멀티모달 인공지능을 이용한 교통사고 유형 예측

Han, Heontak,Chang, Justin S

Prediction of Traffic Crash Types Using Multimodal Artificial Intelligence

한헌탁,장수은

Abstract

The severity of injuries to traffic crash victims varies depending on the type of traffic crash. Therefore, it is necessary to tailor the geometric design of roads and install road features according to the specific type of traffic crash. This study presents a multimodal AI model that can learn structured and image data to classify traffic crash types based on the geometric design of roads. The multimodal model used a custom neural network based on the ReLU function to process structured data, and EfficientNet to process image data.
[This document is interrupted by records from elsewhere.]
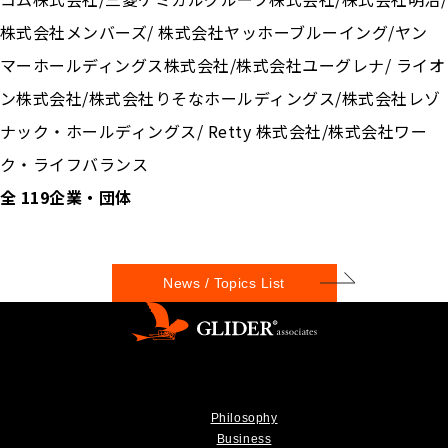
株式会社メンバーズ/ 株式会社ヤッホーブルーイング/ヤン
マーホールディングス株式会社/株式会社ユーグレナ/ ライオ
ン株式会社/株式会社りそなホールディングス/株式会社レゾ
ナック・ホールディングス/ Retty 株式会社/株式会社ワー
ク・ライフバランス
全 119企業・団体
News / Topics List
Philosophy
Business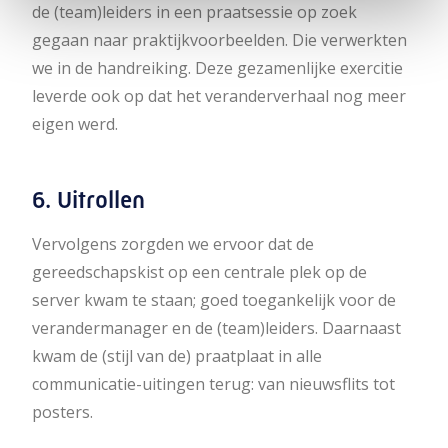
de (team)leiders in een praatsessie op zoek
gegaan naar praktijkvoorbeelden. Die verwerkten
we in de handreiking. Deze gezamenlijke exercitie
leverde ook op dat het veranderverhaal nog meer
eigen werd
.
6. Uitrollen
Vervolgens zorgden we ervoor dat de
gereedschapskist op een centrale plek op de
server kwam te staan; goed toegankelijk voor de
verandermanager en de (team)leiders. Daarnaast
kwam de (stijl van de) praatplaat in alle
communicatie-uitingen terug: van nieuwsflits tot
posters.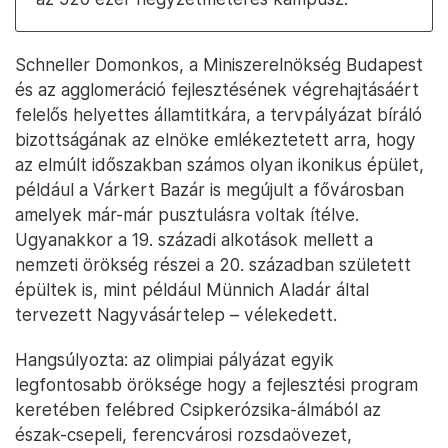
Schneller Domonkos, a Miniszerelnökség Budapest
és az agglomeráció fejlesztésének végrehajtásáért
felelős helyettes államtitkára, a tervpályázat bíráló
bizottságának az elnöke emlékeztetett arra, hogy
az elmúlt időszakban számos olyan ikonikus épület,
például a Várkert Bazár is megújult a fővárosban
amelyek már-már pusztulásra voltak ítélve.
Ugyanakkor a 19. századi alkotások mellett a
nemzeti örökség részei a 20. században született
épültek is, mint például Münnich Aladár által
tervezett Nagyvásártelep – vélekedett.
Hangsúlyozta: az olimpiai pályázat egyik
legfontosabb öröksége hogy a fejlesztési program
keretében felébred Csipkerózsika-álmából az
észak-csepeli, ferencvárosi rozsdaövezet,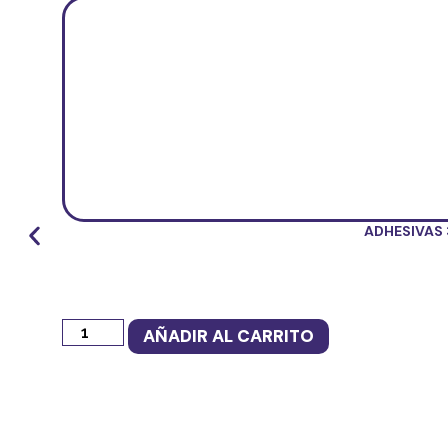
ADHESIVAS 
AÑADIR AL CARRITO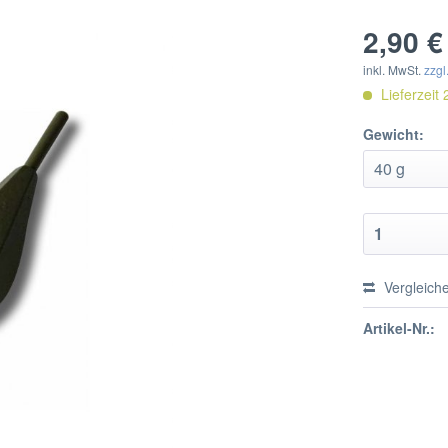
2,90 €
inkl. MwSt.
zzgl
Lieferzeit 
Gewicht:
Vergleich
Artikel-Nr.: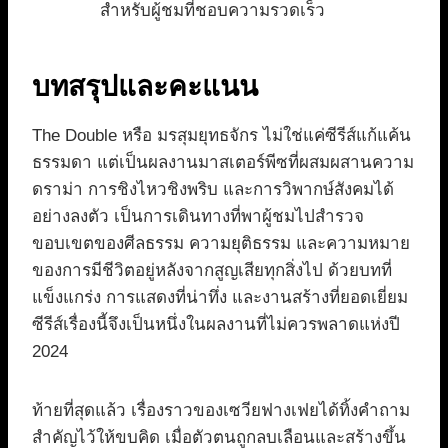
สำหรับผู้ชมที่ชอบความรวดเร็ว
บทสรุปและคะแนน
The Double หรือ มรสุมยุทธจักร ไม่ใช่แค่ซีรีส์แก้แค้น
ธรรมดา แต่เป็นผลงานมาสเตอร์พีซที่ผสมผสานความ
ดราม่า การชิงไหวชิงพริบ และการวิพากษ์สังคมได้
อย่างลงตัว เป็นการเดินทางที่พาผู้ชมไปสำรวจ
ขอบเขตของศีลธรรม ความยุติธรรม และความหมาย
ของการมีชีวิตอยู่หลังจากสูญเสียทุกสิ่งไป ด้วยบทที่
แข็งแกร่ง การแสดงที่น่าทึ่ง และงานสร้างที่ยอดเยี่ยม
ซีรีส์เรื่องนี้จึงเป็นหนึ่งในผลงานที่ไม่ควรพลาดแห่งปี
2024
ท้ายที่สุดแล้ว เรื่องราวของเซวียฟางเฟยได้ทิ้งคำถาม
สำคัญไว้ให้ขบคิด เมื่อตัวตนถูกลบเลือนและสร้างขึ้น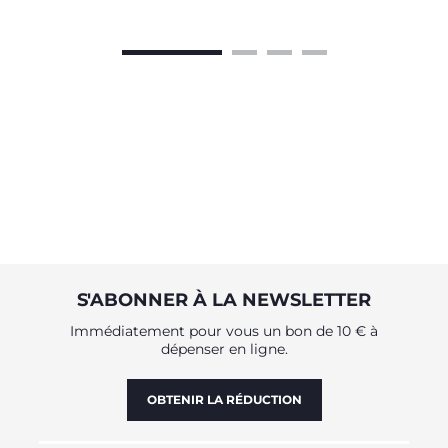
S'ABONNER À LA NEWSLETTER
Immédiatement pour vous un bon de 10 € à
dépenser en ligne.
OBTENIR LA RÉDUCTION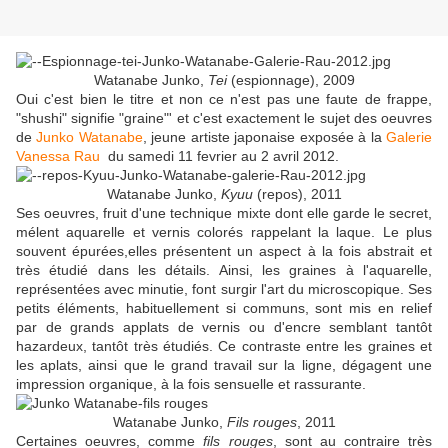
Watanabe Junko,
Tei
(espionnage), 2009
Oui c'est bien le titre et non ce n'est pas une faute de frappe,
"shushi" signifie "graine"' et c'est exactement le sujet des oeuvres
de
Junko Watanabe
, jeune artiste japonaise exposée à la
Galerie
Vanessa Rau
du samedi 11 fevrier au 2 avril 2012.
Watanabe Junko,
Kyuu
(repos), 2011
Ses oeuvres, fruit d'une technique mixte dont elle garde le secret,
mélent aquarelle et vernis colorés rappelant la laque. Le plus
souvent épurées,elles présentent un aspect à la fois abstrait et
très étudié dans les détails. Ainsi, les graines à l'aquarelle,
représentées avec minutie, font surgir l'art du microscopique. Ses
petits éléments, habituellement si communs, sont mis en relief
par de grands applats de vernis ou d'encre semblant tantôt
hazardeux, tantôt très étudiés. Ce contraste entre les graines et
les aplats, ainsi que le grand travail sur la ligne, dégagent une
impression organique, à la fois sensuelle et rassurante.
Watanabe Junko,
Fils rouges
, 2011
Certaines oeuvres, comme
fils rouges
, sont au contraire très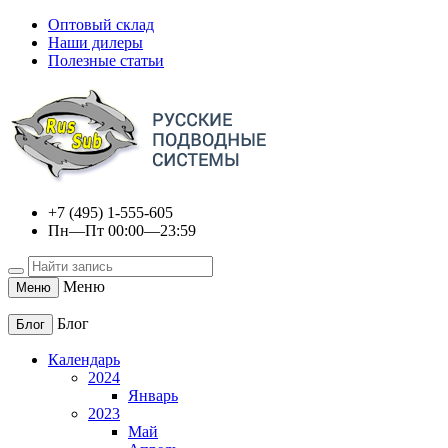
Оптовый склад
Наши дилеры
Полезные статьи
+7 (495) 1-555-605
Пн—Пт 00:00—23:59
Меню
Меню
Блог
Блог
Календарь
2024
Январь
2023
Май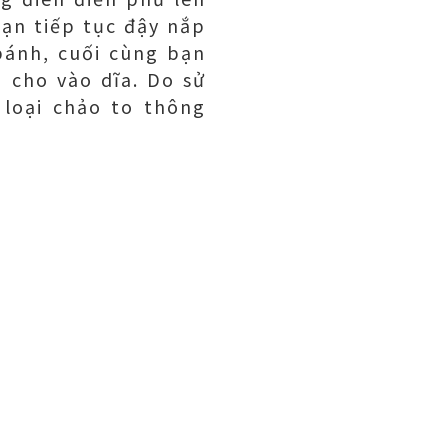
Bạn tiếp tục đậy nắp
bánh, cuối cùng bạn
 cho vào dĩa. Do sử
loại chảo to thông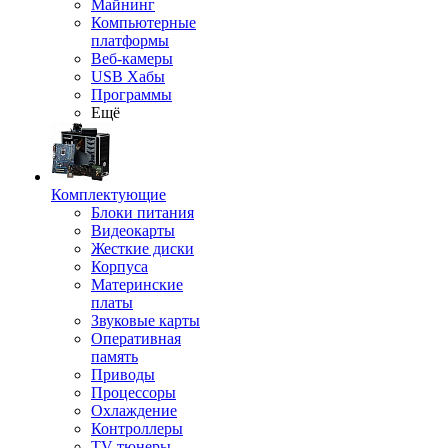
Майнинг
Компьютерные
платформы
Веб-камеры
USB Хабы
Программы
Ещё
Комплектующие
Блоки питания
Видеокарты
Жесткие диски
Корпуса
Материнские
платы
Звуковые карты
Оперативная
память
Приводы
Процессоры
Охлаждение
Контроллеры
TV-тюнеры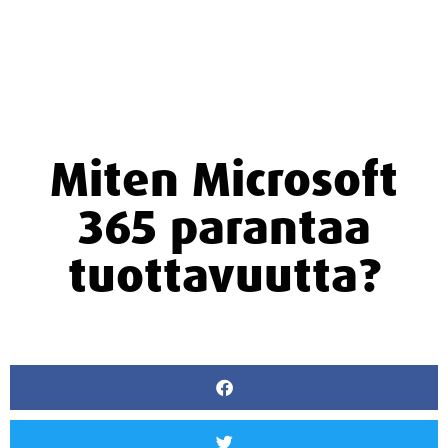
Miten Microsoft
365 parantaa
tuottavuutta?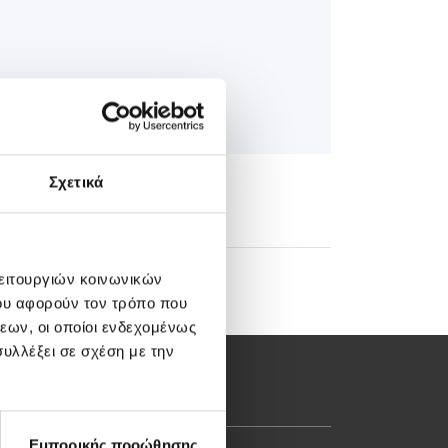
Σχετικά
λειτουργιών κοινωνικών
ου αφορούν τον τρόπο που
εων, οι οποίοι ενδεχομένως
υλλέξει σε σχέση με την
Εμπορικής προώθησης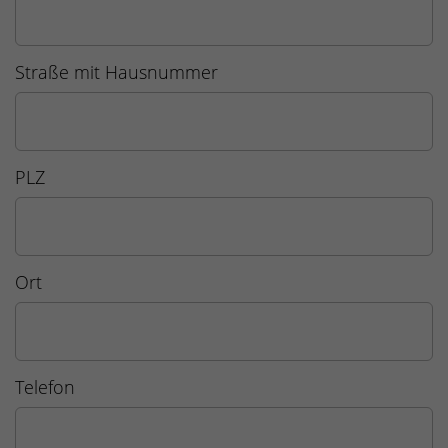
Straße mit Hausnummer
PLZ
Ort
Telefon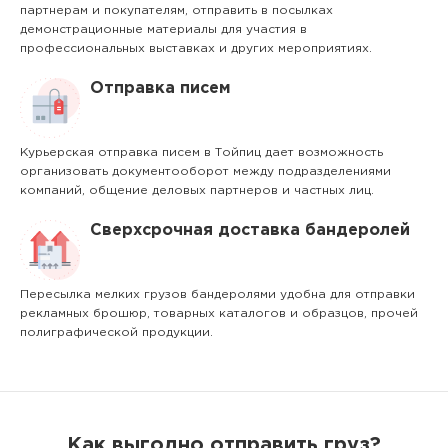
партнерам и покупателям, отправить в посылках
демонстрационные материалы для участия в
профессиональных выставках и других мероприятиях.
Отправка писем
Курьерская отправка писем в Тойпиц дает возможность
организовать документооборот между подразделениями
компаний, общение деловых партнеров и частных лиц.
Сверхсрочная доставка бандеролей
Пересылка мелких грузов бандеролями удобна для отправки
рекламных брошюр, товарных каталогов и образцов, прочей
полиграфической продукции.
Как выгодно отправить груз?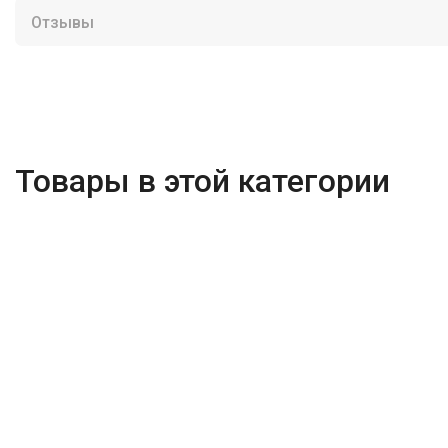
Отзывы
Товары в этой категории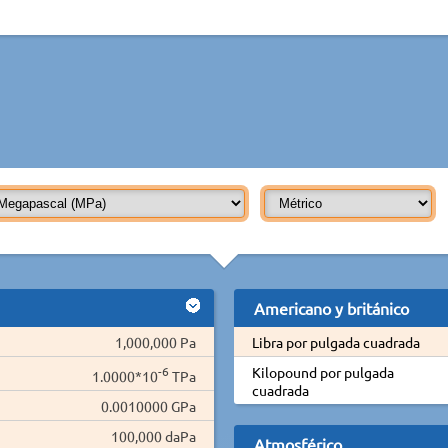
Americano y británico
1,000,000 Pa
Libra por pulgada cuadrada
-6
Kilopound por pulgada
1.0000*10
TPa
cuadrada
0.0010000 GPa
100,000 daPa
Atmosférico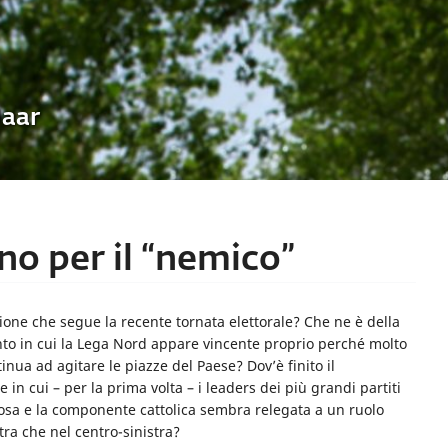
Uaar
ano per il “nemico”
ione che segue la recente tornata elettorale? Che ne è della
nto in cui la Lega Nord appare vincente proprio perché molto
ntinua ad agitare le piazze del Paese? Dov’è finito il
e in cui – per la prima volta – i leaders dei più grandi partiti
osa e la componente cattolica sembra relegata a un ruolo
ra che nel centro-sinistra?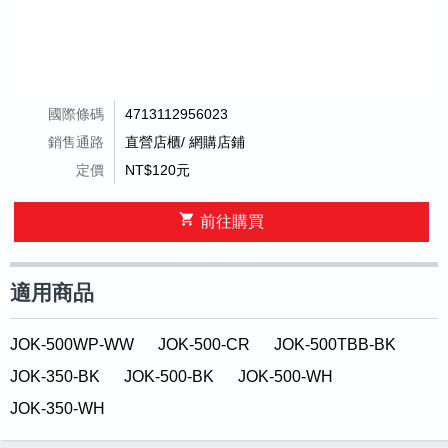
國際條碼
4713112956023
銷售通路
直營店櫃/ 網購店鋪
定價
NT$120元
shopping_cart
前往購買
適用商品
JOK-500WP-WW
JOK-500-CR
JOK-500TBB-BK
JOK-350-BK
JOK-500-BK
JOK-500-WH
JOK-350-WH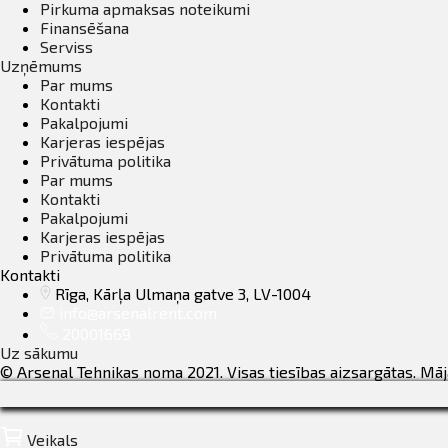
Pirkuma apmaksas noteikumi
Finansēšana
Serviss
Uzņēmums
Par mums
Kontakti
Pakalpojumi
Karjeras iespējas
Privātuma politika
Par mums
Kontakti
Pakalpojumi
Karjeras iespējas
Privātuma politika
Kontakti
Rīga, Kārļa Ulmaņa gatve 3, LV-1004
info@arsenalrent.com
20001669
Uz sākumu
© Arsenal Tehnikas noma 2021. Visas tiesības aizsargātas. Mā
Veikals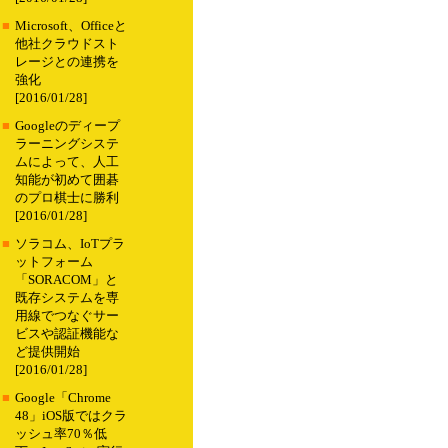
■
Microsoft、Officeと
他社クラウドスト
レージとの連携を
強化
[2016/01/28]
■
Googleのディープ
ラーニングシステ
ムによって、人工
知能が初めて囲碁
のプロ棋士に勝利
[2016/01/28]
■
ソラコム、IoTプラ
ットフォーム
「SORACOM」と
既存システムを専
用線でつなぐサー
ビスや認証機能な
ど提供開始
[2016/01/28]
■
Google「Chrome
48」iOS版ではクラ
ッシュ率70％低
Training results showed that the accuracy of the multimodal model was 60.3% and the F1 Score was 0.604. This is 13.5%p higher than the accuracy of the structured data single-modal model (46.8%) and 12.8%p higher than that of the image data single-modal model (47.5%). It indicates that it is possible to improve the accuracy of the type of traffic crash classification using AI by learning two modalities together. However, three issues are pointed out as limitations of the study. First, Due to the lack of structured data elements input into the model, explanatory power for predicting traffic crash types is insufficient. Second, Despite the theoretical validity of the multimodal model, its performance improvement is not up to par. Third, it is challenging to interpret the functioning of multimodal AI models in the context of transportation studies.